Downsides to the Big Tent approach
Concerns about the Big Tent approach fall into several categories
Cross project overloading
One concern, voiced by Doug Hellman, was about overloading cross project teams such as documentation, infra, and so on. These teams have already been struggling to keep up with the mass of new integrated projects; what would happen when every project was on equal footing? To solve this problem, the TC has decided to restructure those teams to enable new projects to do things for themselves, rather than do everything for them. Every project must have documented “cross project liasions,” and must work to set up its own CI systems, write its own docs, and so on. The current cross project teams will then focus on helping these teams be self-sufficient.
Another major — and justifiable — concern was that this would make OpenStack incredibly complicated to test. “But then,” Jay pointed out, “it is already. Right now, all integrated projects are tested against all other integrated projects, but that doesn’t make sense. Nova consumes Keystone, not the other way around. This process doesn’t need to be transitive. The gate needs to be restructured around these dependencies, but a technical problem shouldn’t affect policy.”
But what about the (in)famous six month release cadence? How can this possibly be maintained without defining the projects that are part of it? Swift was never on the same cadence as OpenStack and nobody died, but surely that’s the exception, isn’t it?
It turns out that this is less of a concern than one might think. Generally, users fall into one of two categories: release-based, and time-based.

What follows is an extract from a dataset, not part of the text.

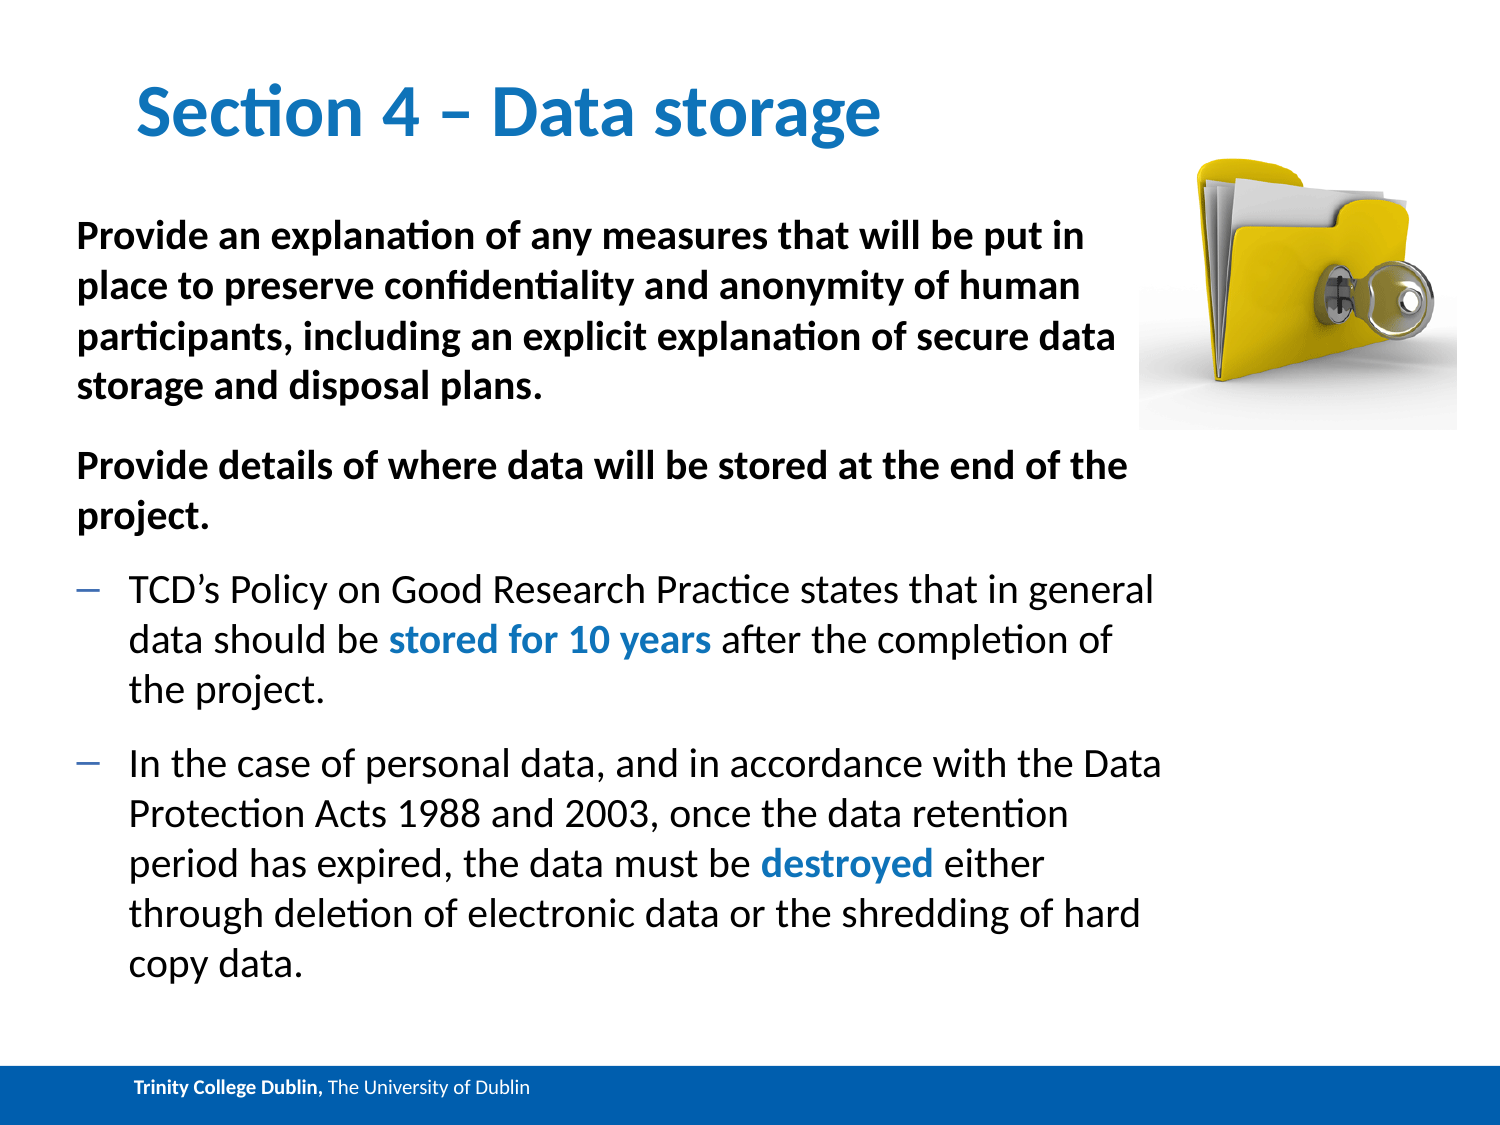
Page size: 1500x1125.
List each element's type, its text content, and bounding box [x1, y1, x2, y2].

picture [1139, 112, 1458, 430]
list Provide an explanation of any measures that will be put in place to preserve confidentiality and anonymity of human participants, including an explicit explanation of secure data storage and disposal plans. Provide details of where data will be stored at the end of the project. TCD’s Policy on Good Research Practice states that in general data should be stored for 10 years after the completion of the project. In the case of personal data, and in accordance with the Data Protection Acts 1988 and 2003, once the data retention period has expired, the data must be destroyed either through deletion of electronic data or the shredding of hard copy data. [76, 208, 1168, 1005]
title Section 4 – Data storage [135, 59, 1367, 152]
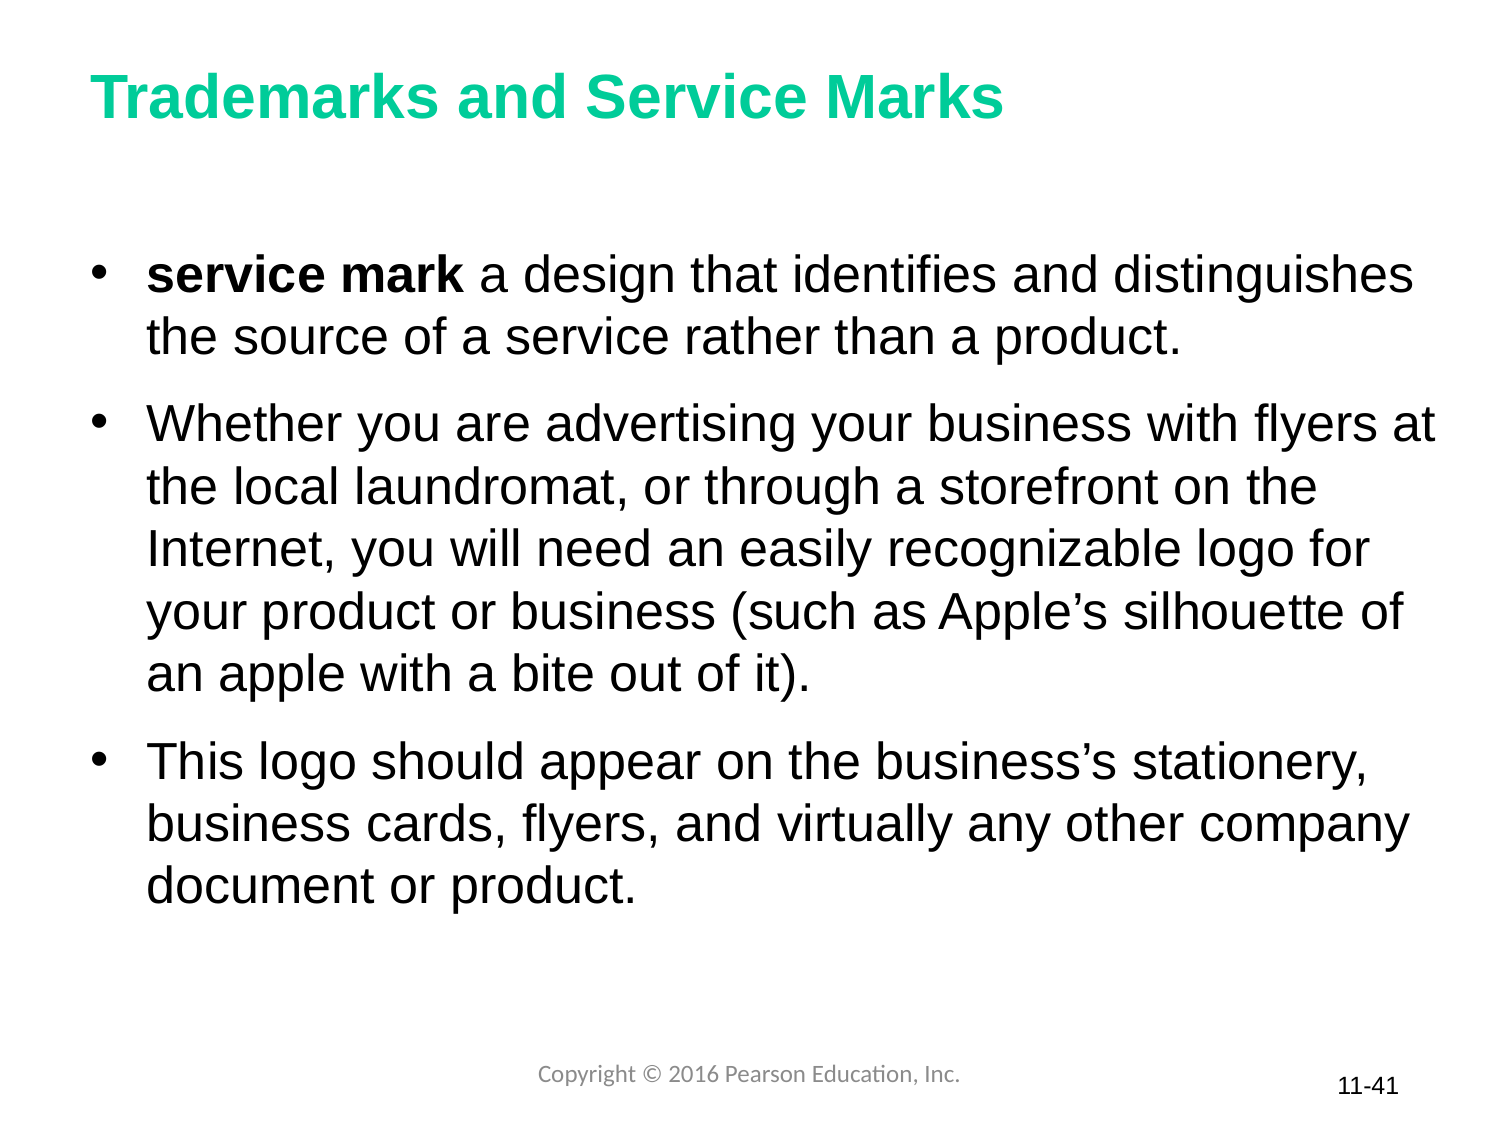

A large contingent of OpenStack users is release-based, which means that they deploy the integrated release, and all of the pieces involved. “For them what matters is actually dependencies, but it’s not what you think,” Jay says. “You’d think that nova-server depends on keystone-server, but it doesn’t. nova-server depends on the python keystone client, which then interacts with Keystone. That client works with a specific Keystone server API version, which requires a specific library. So it’s all about dependencies.” Those dependencies can be managed via the micro-tagging that all projects will get in this process, along with the normal dependency-tracking functionality that package management systems enable.
Other users are time-based; they are always X weeks behind trunk, and making their own packages. For those people, the release cadence has never mattered; they tracked the dependencies on their own.
For some, OpenStack already has too many choices. Do you deploy Swift for Object Storage? Ceph? What will happen when there are multiple projects that can serve a specific need?
“There will be a set of tags specific to operations and deployment,” Jay says. “For example, maybe you’d filter by ‘mature’ vs ‘experimental’ vs ‘stable’, or by the number of successful releases each project in a particular problem space has had.”
“Ultimately, it’s all a documentation issue.”
The bottom line
Of course the main concern about adding multiple projects in a problem space is the potential for diluting the pool of potential developers. How will projects get critical mass, if everyone’s doing their own thing?“It’s all about projects that are driven by motivated people,” Jay said, “just as it is today.”